The Unlikely Pioneer Who Paved The Way For UK Sex Dolls
It is only in recent years, with the rise of the internet, communities that highlight the reality of what it means to own sex dolls and higher quality designs that their history has become somewhat less fragmented.
There are various individual stories, from the mythical highly advanced Parisian dolls referenced in The Sexual Life of Our Times in 1908 to the artist Oskar Kokoschka and a doll designed to look like a woman he was deeply in love with.
There is also Bild Lilli, a doll marketed as a miniature girlfriend that would later become popular with children and inspire the phenomenally successful Barbie line.
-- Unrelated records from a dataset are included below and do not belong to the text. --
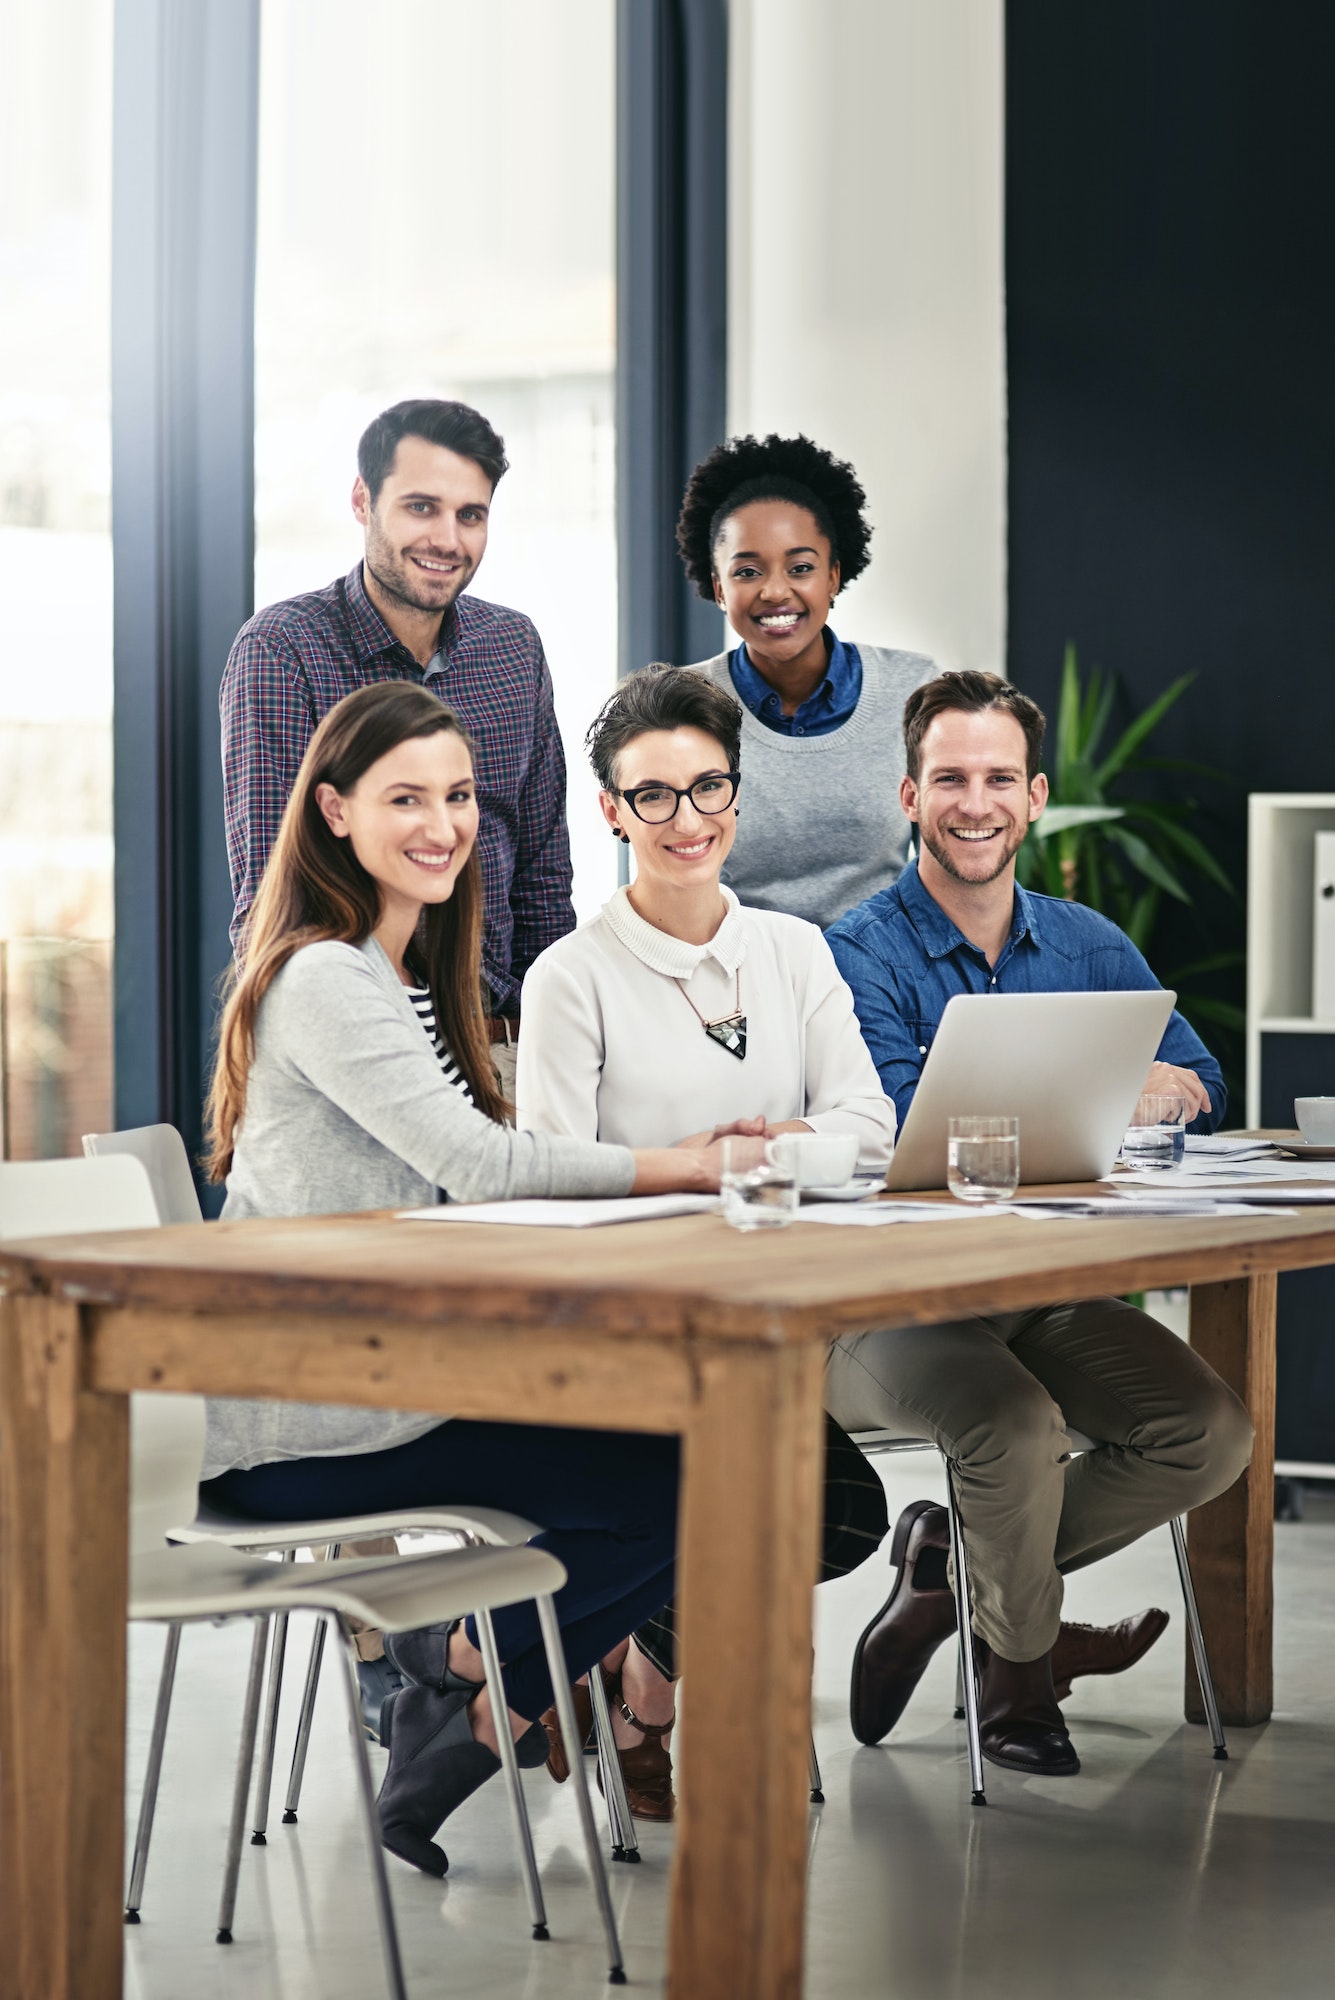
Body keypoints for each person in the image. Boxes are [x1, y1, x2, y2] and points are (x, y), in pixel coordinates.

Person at [202, 679, 721, 1877]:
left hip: (385, 1384)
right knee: (687, 1470)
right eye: (405, 799)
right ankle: (477, 1690)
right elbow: (473, 1162)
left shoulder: (395, 974)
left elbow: (452, 1188)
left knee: (676, 1455)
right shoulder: (329, 976)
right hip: (308, 1424)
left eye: (459, 795)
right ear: (332, 811)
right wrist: (676, 1164)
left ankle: (476, 1691)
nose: (443, 824)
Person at [823, 671, 1253, 1775]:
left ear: (1038, 795)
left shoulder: (1087, 941)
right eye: (952, 778)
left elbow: (1200, 1077)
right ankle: (1016, 1673)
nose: (977, 802)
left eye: (1000, 777)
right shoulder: (854, 951)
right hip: (886, 1305)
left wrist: (1158, 1088)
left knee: (1209, 1431)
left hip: (1042, 1292)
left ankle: (949, 1571)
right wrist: (1112, 1092)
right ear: (909, 796)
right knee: (1010, 1430)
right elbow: (908, 1116)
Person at [516, 664, 896, 1816]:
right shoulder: (570, 977)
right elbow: (549, 1174)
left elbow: (868, 1126)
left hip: (768, 1327)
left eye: (708, 787)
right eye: (655, 796)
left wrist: (755, 1152)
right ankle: (640, 1702)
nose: (688, 820)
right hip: (625, 1332)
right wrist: (722, 1154)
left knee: (844, 1514)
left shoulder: (794, 951)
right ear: (611, 811)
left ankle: (634, 1673)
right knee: (724, 1499)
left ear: (738, 792)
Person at [221, 396, 572, 1098]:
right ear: (362, 500)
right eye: (421, 507)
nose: (447, 538)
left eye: (469, 515)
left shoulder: (512, 649)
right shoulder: (285, 650)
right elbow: (272, 892)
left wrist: (546, 1043)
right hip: (358, 1046)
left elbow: (541, 877)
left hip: (499, 1048)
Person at [677, 431, 936, 930]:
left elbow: (944, 867)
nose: (775, 591)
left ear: (834, 576)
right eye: (747, 571)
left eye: (800, 567)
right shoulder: (682, 704)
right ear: (718, 588)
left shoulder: (914, 690)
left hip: (881, 977)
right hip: (735, 981)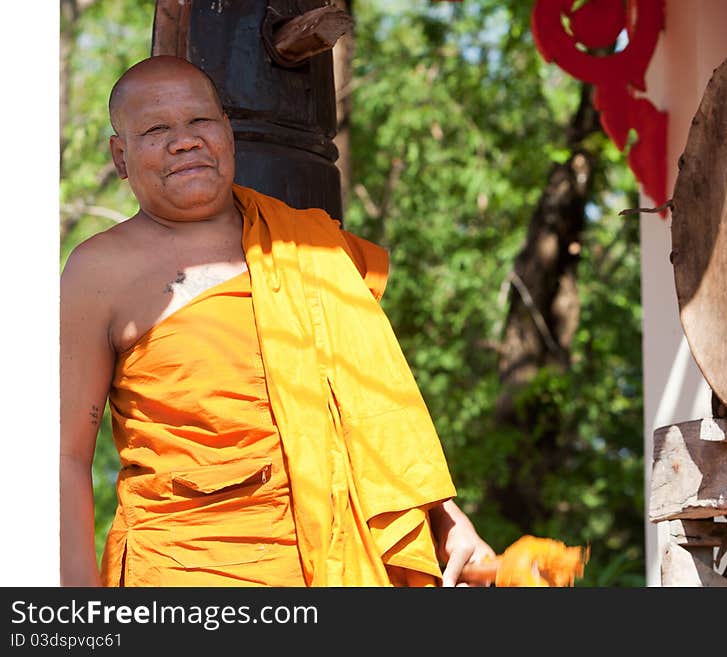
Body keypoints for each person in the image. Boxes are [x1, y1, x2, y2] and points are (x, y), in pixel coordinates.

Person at [60, 55, 495, 587]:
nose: (185, 140)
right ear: (120, 156)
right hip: (187, 566)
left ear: (227, 132)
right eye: (156, 128)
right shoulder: (98, 270)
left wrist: (446, 519)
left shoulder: (306, 245)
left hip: (335, 561)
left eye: (200, 121)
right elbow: (62, 457)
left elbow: (370, 412)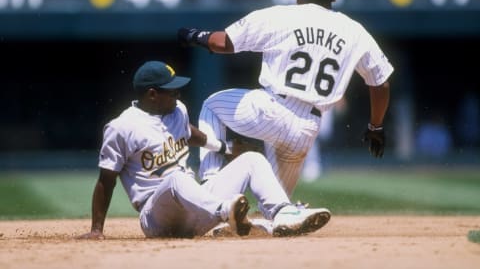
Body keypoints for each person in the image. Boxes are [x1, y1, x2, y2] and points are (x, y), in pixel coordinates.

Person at [177, 0, 394, 196]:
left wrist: (194, 35)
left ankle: (210, 185)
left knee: (213, 106)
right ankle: (281, 213)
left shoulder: (279, 16)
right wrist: (375, 126)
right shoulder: (354, 31)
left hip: (269, 109)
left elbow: (223, 43)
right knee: (277, 204)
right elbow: (381, 83)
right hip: (307, 128)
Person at [75, 60, 331, 239]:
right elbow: (105, 180)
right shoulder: (121, 127)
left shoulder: (177, 111)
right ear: (152, 94)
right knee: (175, 177)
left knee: (252, 159)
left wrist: (226, 147)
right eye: (171, 90)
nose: (177, 93)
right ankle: (225, 213)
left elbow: (191, 134)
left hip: (196, 208)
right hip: (156, 216)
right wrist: (97, 229)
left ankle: (282, 213)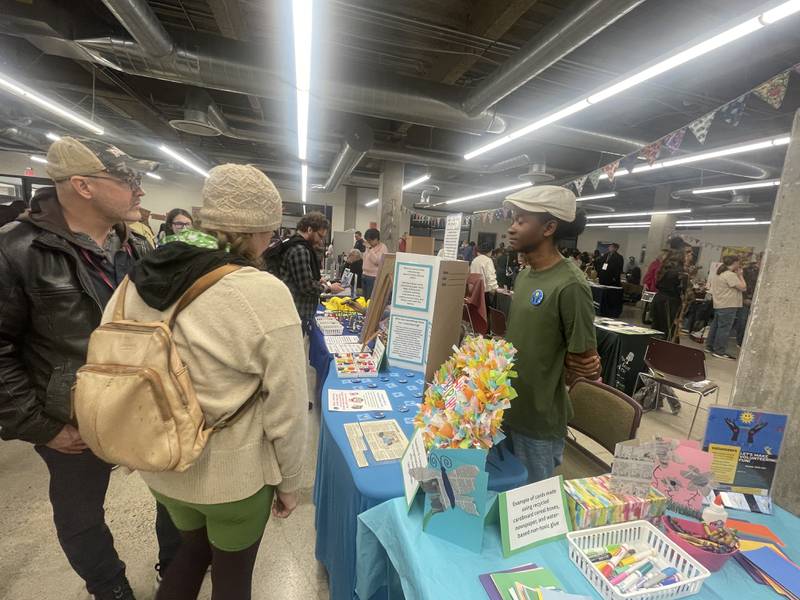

However, one of the catalysts for the wider acceptance of love dolls in the UK came about largely by accident thanks to the antics of one of Britain’s more unusual businessmen.
David Sullivan, currently the owner of West Ham United and previous owner of the Daily Sport and Sunday Sport, made his fortunes in his 20s through sex shops, adult mail-order catalogues and magazines, which naturally would include toys and dolls as well.
However, in 1982, he would end up falling foul of England’s antiquated and unfair obscenity laws that existed at the time.
Fresh out of prison after successfully appealing against a conviction for living off the “immoral earnings” of sex workers, he found that in October 1982, two shipments of inflatable dolls had been impounded by customs authorities, despite being legal to make and buy in the UK.
Conegate, the company owned by Mr Sullivan, took the case as far as the European Court of Justice in a five-year legal battle, finally winning in 1987.
This changed the law surrounding the import of love dolls and in doing so helped reduce a stigma that had existed for decades.
Mr Sullivan, somewhat infamously, described himself as a “freedom fighter” looking back on this case and his previous career.